◆ **Action item**
Could you restate the whole listing below word for word, minus the pictures?

Dataset extract START

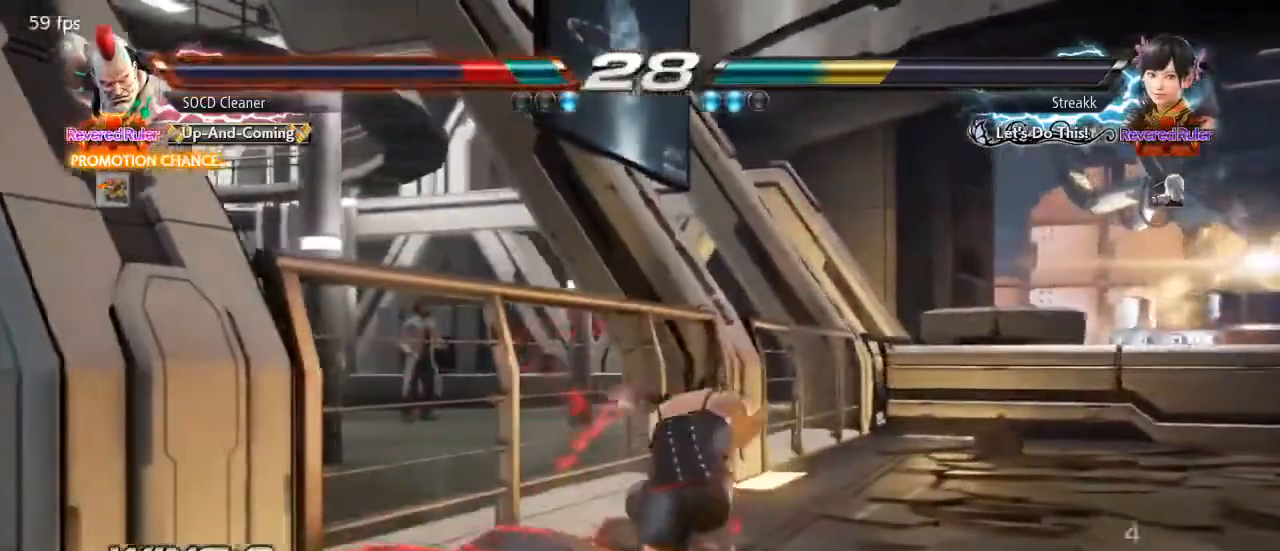
{"buttons": ["DPAD_DOWN", "DPAD_LEFT"], "events": [[233, "DPAD_DOWN", "down"], [233, "DPAD_LEFT", "down"]]}
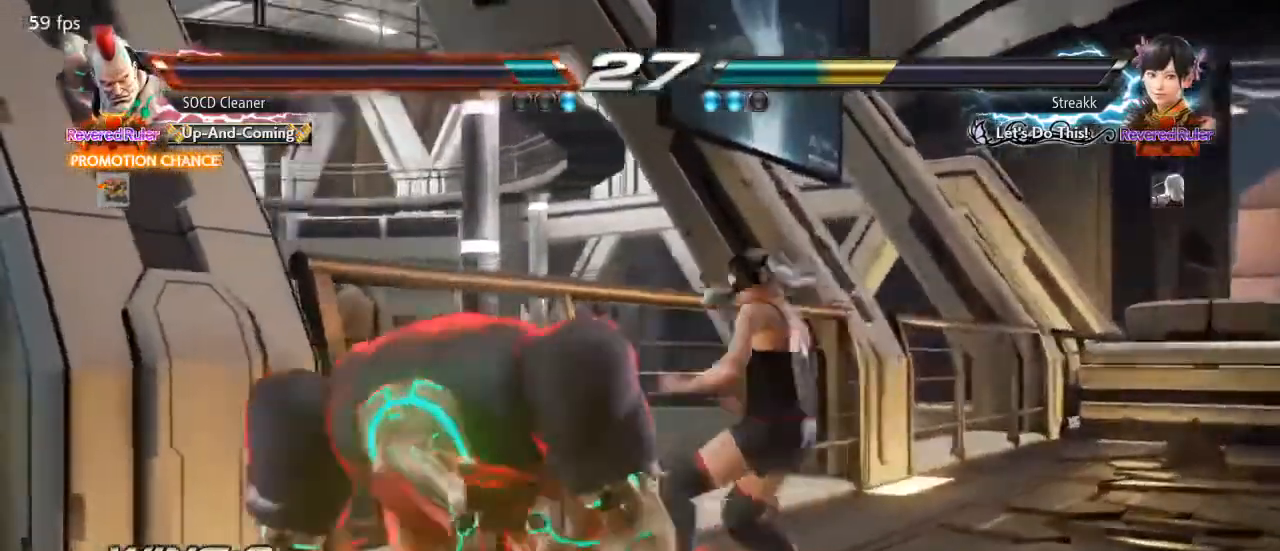
{"buttons": ["DPAD_LEFT"], "events": [[133, "DPAD_DOWN", "up"]]}
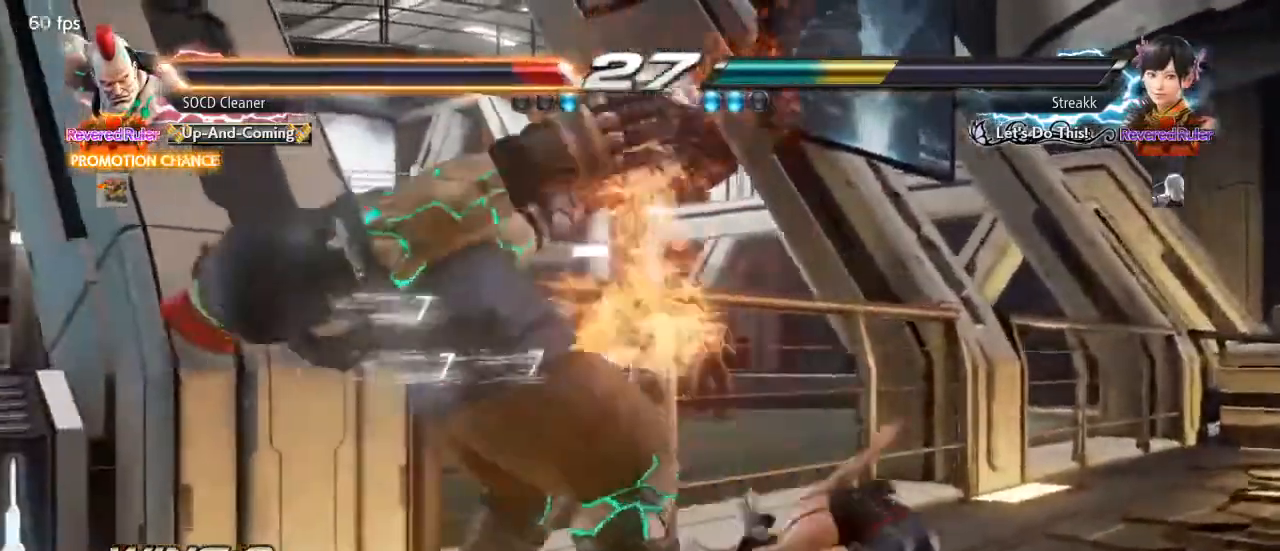
{"buttons": ["SQUARE", "TRIANGLE"], "events": [[367, "DPAD_LEFT", "up"], [467, "SQUARE", "down"], [467, "TRIANGLE", "down"]]}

Dataset extract END

◆ **Your response**
{"buttons": ["DPAD_DOWN", "DPAD_LEFT"], "events": [[233, "DPAD_DOWN", "down"], [233, "DPAD_LEFT", "down"]]}
{"buttons": ["DPAD_LEFT"], "events": [[133, "DPAD_DOWN", "up"]]}
{"buttons": ["SQUARE", "TRIANGLE"], "events": [[367, "DPAD_LEFT", "up"], [467, "SQUARE", "down"], [467, "TRIANGLE", "down"]]}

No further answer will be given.